All effort-based eBird checklists come with information on the starting time and a duration of the observation period. The ‘TIME OBSERVATIONS STARTED’ column of the EBD describes the initiation of the birding event, whereas the ‘DURATION MINUTES’ column is how long observers were collecting data. Duration is assumed to be continuous. Minimally, care should be taken to filter out checklists by duration length, for example removing very long observation periods, depending on the needs of your particular analysis. This can be done using the ‘auk’ package for R (https://github.com/CornellLabofOrnithology/auk). We routinely control statistically for variation in TIME OBSERVATIONS STARTED in analyses conducted by staff of the Lab of Ornithology.
In analyses, our preferred method for dealing with variation in the durations of observation periods is to include DURATION MINUTES as a predictor variable in analyses, and to treat this predictor as a continuous, non-linear variable. The reasons for this treatment of DURATION MINUTES are:
- The durations of observation periods vary essentially continuously, from 1 minute up to 24 hours (the maximum allowed for submission of data into eBird). Whenever continuous variation such as this exists, breaking this continuum into discrete groups is counter-productive because (1) one looses degrees of freedom because the continuous variable (regression) version of an analysis needs a smaller number of variables to describe the changes through time, and (2) there is no logical basis for creating separate groups using specific dividing points.
- Non-linearity of the effect is the result of saturation: while initially the rate of detection increases rapidly with each additional minute of observation time, at some point increasing the observation time will result in little or no increase in the likelihood of observing a species (or an additional individual of a species). If one treats DURATION MINUTES as a linear predictor variable, they are literally assuming that no matter now long the observation period becomes, each added minute of observation will result in the same increase in likelihood of detecting a bird of the species of interest. This is just wrong!

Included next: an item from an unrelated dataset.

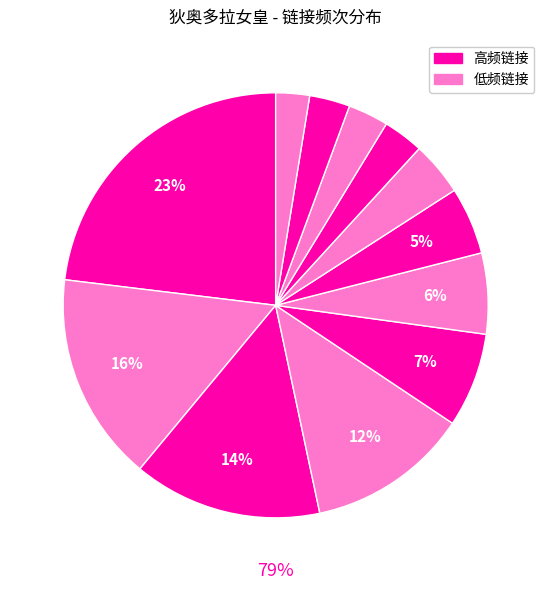

Count the number of slices in the pie.

12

- A corollary of the above is that it is wrong to correct for variation in observation duration by dividing the number of birds observed by DURATION MINUTES, to produce a birds-per-minute response variable. By doing so, one is implicitly, and erroneously, assuming that there is a linear increase in the number of birds detected with increased duration of the observation period.
We suggest that one useful approach to statistically describing the effect of variation in observation effort in a statistical model is to treat this effect as a smooth term in a generalized additive model (GAM), i.e. as a spline. By doing so, you are letting the process of fitting the model determine the best description for how the likelihood of additional observation of a species changes as effort increases, rather than arbitrarily assuming that you already know the best possible way of describing this relationship. Alternatively, it is possible to describe the relationship using any of a number of non-linear effects, for example by transforming the values of DURATION MINUTES by log transforming the values [i.e. using log(DURATION MINUTES) as your predictor variable]. However, if you choose this approach, you will need to justify that the approach that you have used in an appropriate way of describing how the accumulation of new observations slows with each additional increase in the length of an observation period. A reasonable way of producing this justification is to compare the accuracy of one’s approach with the effect described by a spline…so, you would have to fit a GAM to your model anyway.
For fitting GAMs using R statistical software, when we analyse data, staff at the Lab of Ornithology typically use either the ‘mgcv’ package, or if there are random effects in the model the package ‘gamm4’. In our experience, the online documentation for these packages is far better than average, and the creator of these packages, Simon Wood, has written an extremely useful book Generalized Additive Models: An Introduction with R that is now in its second edition.
If you are using a machine-learning analysis, such as fitting a Random Forest or Gradient Boosted Model, to your data, then deciding on the best description for the effect of changing observation effort is a moot point. As long as you have specified that DURATION MINUTES is to be treated as a continuous variable, then the analysis will determine the best description of the effect of observation period on the accumulation of new observations in much the same way as fitting a GAM using a statistical model.